На следующий день мне не составило труда выполнить наказ Альберто. Около десяти часов утра включились сирены, возвещая начало воздушной тревоги
Немцы боялись воздушных налетов больше нас; мы же, вопреки рассудку, почти не боялись, потому что знали: бомбы сбрасывают не на нас, а на наших врагов. В несколько секунд я оказался в лаборатории один; положив остававшийся в коробке церий себе в карман, я вышел наружу, чтобы присоединиться к своей команде. В небе уже стоял гул от бомбардировщиков и, медленно кружась, на землю опускались желтые листовки с издевательскими стихами:
Нам не полагалось пользоваться бомбоубежищем; мы отправлялись на пустырь за строительной площадкой. Едва начали падать бомбы, я, распластавшись на замерзшей грязной земле с редкими травинками и сжимая в кармане твердые цилиндры, задумался о странностях своей судьбы, наших судеб, напоминающих листья на ветках, человеческих судеб вообще. Альберто считал, что кремень для одной зажигалки должен стоить дневной хлебной пайки, иначе говоря, одного дня жизни. Я украл примерно сорок цилиндров, каждый из которых можно было превратить в три кремешка. В общей сложности получалось сто двадцать кремней для зажигалок, или два месяца жизни моей и Альберто, а уж через два-то месяца русские точно придут и нас освободят, и своим освобождением мы будем обязаны церию, про который я тогда знал только одно: как он применяется на практике. Позже я узнал, что церий (не путать с серой) из таинственной, еретической семьи редкоземельных элементов, названный вовсе не в честь своего первооткрывателя (свидетельство скромности химиков прежних времен), а в честь малой планеты Цереры, открытой в том же, 1801 году, что и металл; возможно, в этом был дружески-иронический намек на алхимические соединения: как Солнце связывалось с золотом, а Марс с железом, так Церера должна была связаться с церием.

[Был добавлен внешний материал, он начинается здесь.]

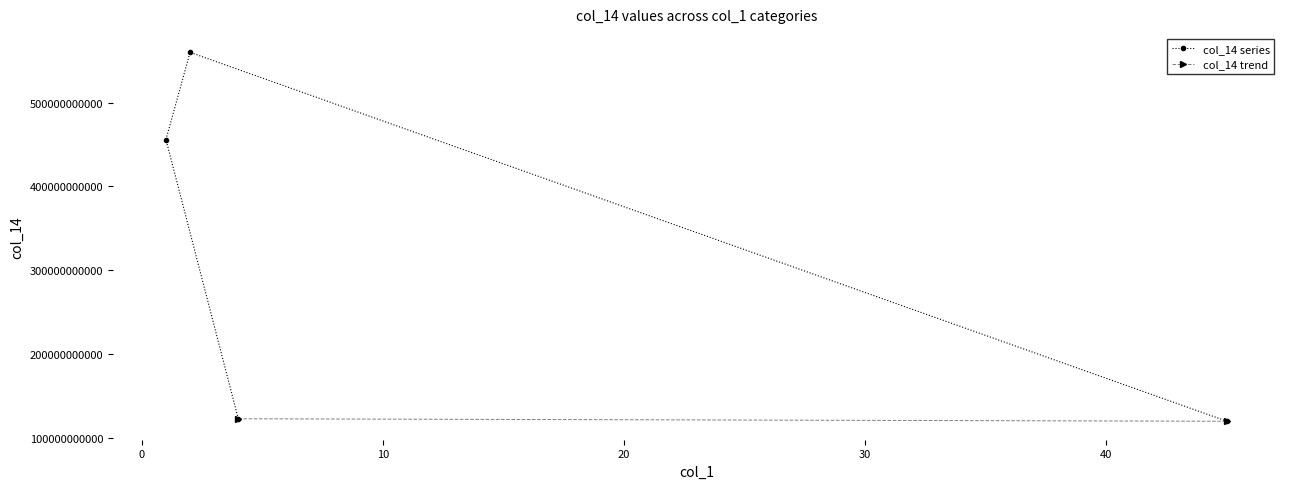

What is the change in value from 4 to 1?

+333000000000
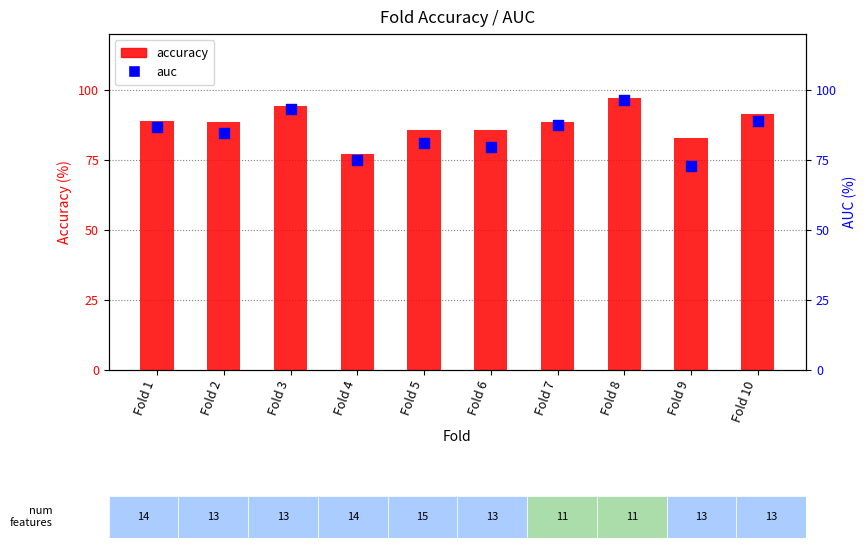

What is the total value across all series at Fold 9?

155.6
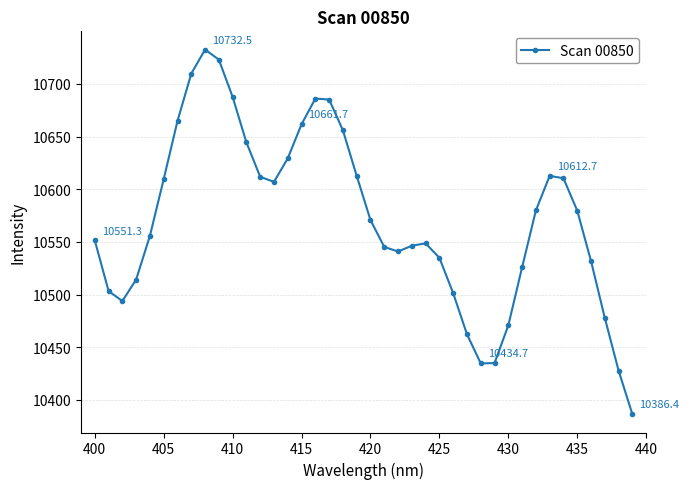

True or false: there are more than 0 points higher than both neighbors.

True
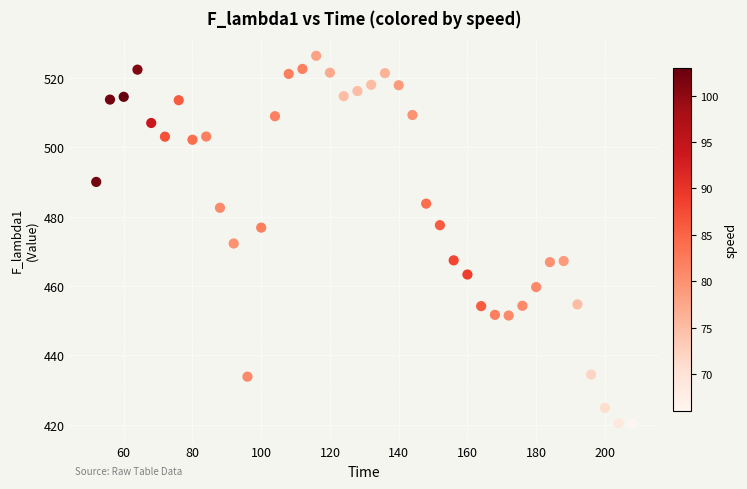

What is the range of X values (max minus min)?

156.0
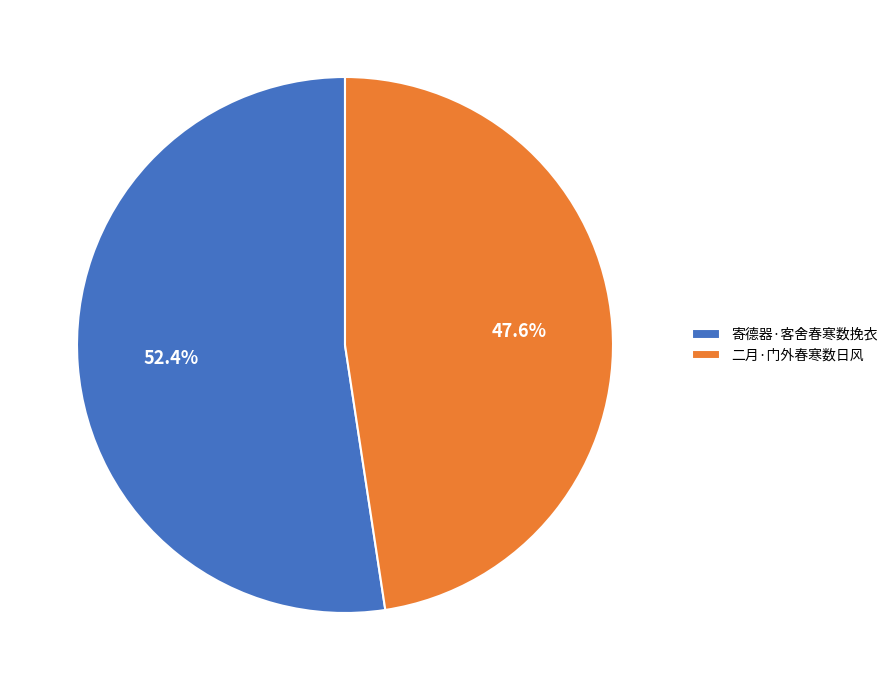

How many slices are in this pie chart?

2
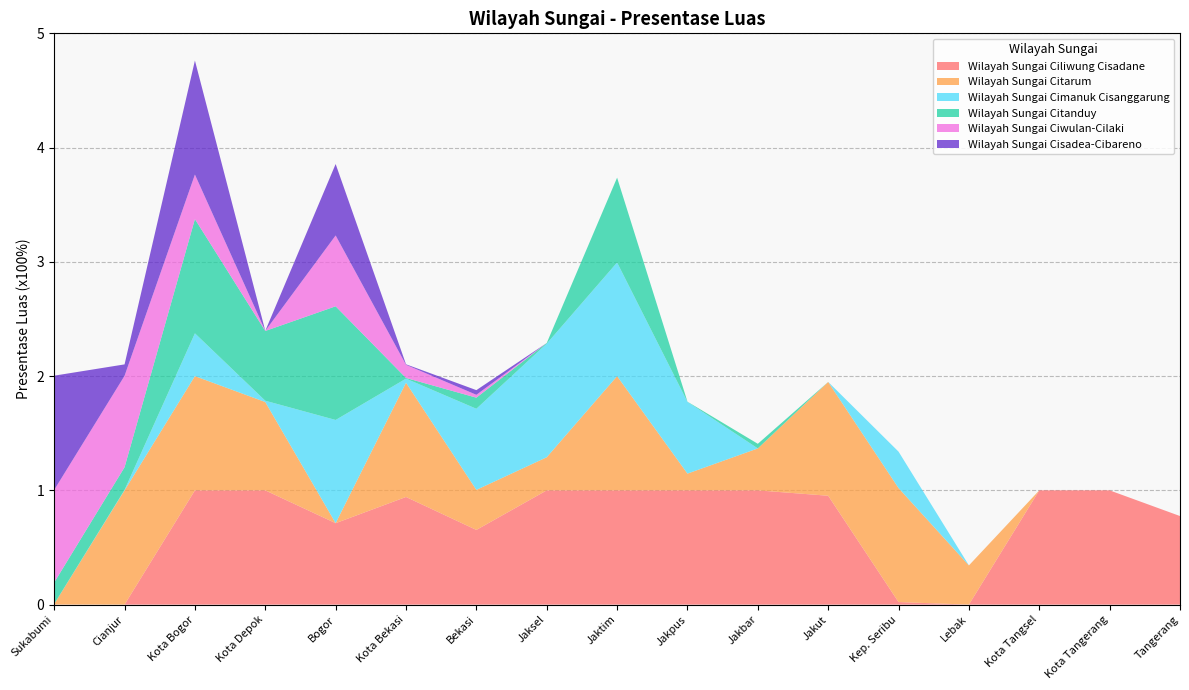

Reading right to left, what are all the values shown in this chart?

Wilayah Sungai Ciliwung Cisadane: Tangerang/-/-=0.8	Kota Tangerang/-/-=1.0	Kota Tangsel/-/-=1.0	Lebak/Bekasi/-=0.0	Kep. Seribu/Karawang/Brebes=0.0	Jakut/Subang/Cilacap=1.0	Jakbar/Indramayu/Subang=1.0	Jakpus/Bogor/Indramayu=1.0	Jaktim/Purwakarta/Cirebon=1.0	Jaksel/Sumedang/Majalengka=1.0	Bekasi/Cianjur/Sumedang=0.7	Kota Bekasi/Bandung Barat/Kota Cirebon=0.9	Bogor/Sukabumi/Kuningan=0.7	Kota Depok/Bandung/Bandung=1.0	Kota Bogor/Kota Cimahi/Garut=1.0	Cianjur/Kota Bandung/Ciamis=0.0	Sukabumi/Garut/Tasikmalaya=0.0
Wilayah Sungai Citarum: Tangerang/-/-=0.0	Kota Tangerang/-/-=0.0	Kota Tangsel/-/-=0.0	Lebak/Bekasi/-=0.3	Kep. Seribu/Karawang/Brebes=1.0	Jakut/Subang/Cilacap=1.0	Jakbar/Indramayu/Subang=0.4	Jakpus/Bogor/Indramayu=0.1	Jaktim/Purwakarta/Cirebon=1.0	Jaksel/Sumedang/Majalengka=0.3	Bekasi/Cianjur/Sumedang=0.4	Kota Bekasi/Bandung Barat/Kota Cirebon=1.0	Bogor/Sukabumi/Kuningan=0.0	Kota Depok/Bandung/Bandung=0.8	Kota Bogor/Kota Cimahi/Garut=1.0	Cianjur/Kota Bandung/Ciamis=1.0	Sukabumi/Garut/Tasikmalaya=0.0
Wilayah Sungai Cimanuk Cisanggarung: Tangerang/-/-=0.0	Kota Tangerang/-/-=0.0	Kota Tangsel/-/-=0.0	Lebak/Bekasi/-=0.0	Kep. Seribu/Karawang/Brebes=0.3	Jakut/Subang/Cilacap=0.0	Jakbar/Indramayu/Subang=0.0	Jakpus/Bogor/Indramayu=0.6	Jaktim/Purwakarta/Cirebon=1.0	Jaksel/Sumedang/Majalengka=1.0	Bekasi/Cianjur/Sumedang=0.7	Kota Bekasi/Bandung Barat/Kota Cirebon=0.0	Bogor/Sukabumi/Kuningan=0.9	Kota Depok/Bandung/Bandung=0.0	Kota Bogor/Kota Cimahi/Garut=0.4	Cianjur/Kota Bandung/Ciamis=0.0	Sukabumi/Garut/Tasikmalaya=0.0
Wilayah Sungai Citanduy: Tangerang/-/-=0.0	Kota Tangerang/-/-=0.0	Kota Tangsel/-/-=0.0	Lebak/Bekasi/-=0.0	Kep. Seribu/Karawang/Brebes=0.0	Jakut/Subang/Cilacap=0.0	Jakbar/Indramayu/Subang=0.0	Jakpus/Bogor/Indramayu=0.0	Jaktim/Purwakarta/Cirebon=0.7	Jaksel/Sumedang/Majalengka=0.0	Bekasi/Cianjur/Sumedang=0.1	Kota Bekasi/Bandung Barat/Kota Cirebon=0.0	Bogor/Sukabumi/Kuningan=1.0	Kota Depok/Bandung/Bandung=0.6	Kota Bogor/Kota Cimahi/Garut=1.0	Cianjur/Kota Bandung/Ciamis=0.2	Sukabumi/Garut/Tasikmalaya=0.2
Wilayah Sungai Ciwulan-Cilaki: Tangerang/-/-=0.0	Kota Tangerang/-/-=0.0	Kota Tangsel/-/-=0.0	Lebak/Bekasi/-=0.0	Kep. Seribu/Karawang/Brebes=0.0	Jakut/Subang/Cilacap=0.0	Jakbar/Indramayu/Subang=0.0	Jakpus/Bogor/Indramayu=0.0	Jaktim/Purwakarta/Cirebon=0.0	Jaksel/Sumedang/Majalengka=0.0	Bekasi/Cianjur/Sumedang=0.0	Kota Bekasi/Bandung Barat/Kota Cirebon=0.1	Bogor/Sukabumi/Kuningan=0.6	Kota Depok/Bandung/Bandung=0.0	Kota Bogor/Kota Cimahi/Garut=0.4	Cianjur/Kota Bandung/Ciamis=0.8	Sukabumi/Garut/Tasikmalaya=0.8
Wilayah Sungai Cisadea-Cibareno: Tangerang/-/-=0.0	Kota Tangerang/-/-=0.0	Kota Tangsel/-/-=0.0	Lebak/Bekasi/-=0.0	Kep. Seribu/Karawang/Brebes=0.0	Jakut/Subang/Cilacap=0.0	Jakbar/Indramayu/Subang=0.0	Jakpus/Bogor/Indramayu=0.0	Jaktim/Purwakarta/Cirebon=0.0	Jaksel/Sumedang/Majalengka=0.0	Bekasi/Cianjur/Sumedang=0.0	Kota Bekasi/Bandung Barat/Kota Cirebon=0.0	Bogor/Sukabumi/Kuningan=0.6	Kota Depok/Bandung/Bandung=0.0	Kota Bogor/Kota Cimahi/Garut=1.0	Cianjur/Kota Bandung/Ciamis=0.1	Sukabumi/Garut/Tasikmalaya=1.0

Вечером я принес в лагерь цилиндры, а Альберто кусочек листового железа с отверстием, которое было точно такого калибра, какого требовалось добиться от цилиндра прежде, чем он превратится в кремешки, или, иначе говоря, в хлеб.
О том, что было дальше, стоит рассказать подробно. Альберто сказал, что цилиндры для утончения надо скоблить ножом, причем незаметно, чтобы об их секрете не узнали конкуренты. Когда? Ночью. Где? В бараке, на нарах, под одеялом, с риском для жизни: если случится пожар, нас повесят (такой приговор выносили всем, кто осмеливался зажечь в бараке спичку).
Всегда трудно оценивать безрассудные поступки, свои или чужие, после их благополучного завершения. Может, их не стоит считать такими уж безрассудными? Или в самом деле есть на свете такой бог, который покровительствует детям, дуракам и пьяным? Или еще одно предположение: может, безрассудства с благополучным концом важнее и нужнее неисчислимых безрассудств, закончившихся плохо, потому о них и рассказывают с большей охотой? Но тогда мы не задавались подобными вопросами; лагерь приучил нас быть накоротке с опасностью и со смертью, риск попасть за еду на виселицу казался нам логичным, почти естественным.
Пока наши товарищи спали, мы работали ножами, ночь за ночью. Картина была грустная до слез: одна-единственная электрическая лампочка еле-еле освещала большой деревянный барак, и из его пещерной полутьмы проступали лица спящих – мертвенно-бледные, искаженные сном и сновидениями, с двигающимися челюстями, поскольку им снилась еда. У многих с края нар свисали голые, худые, как у скелетов, руки или ноги, кто-то стонал, кто-то говорил во сне.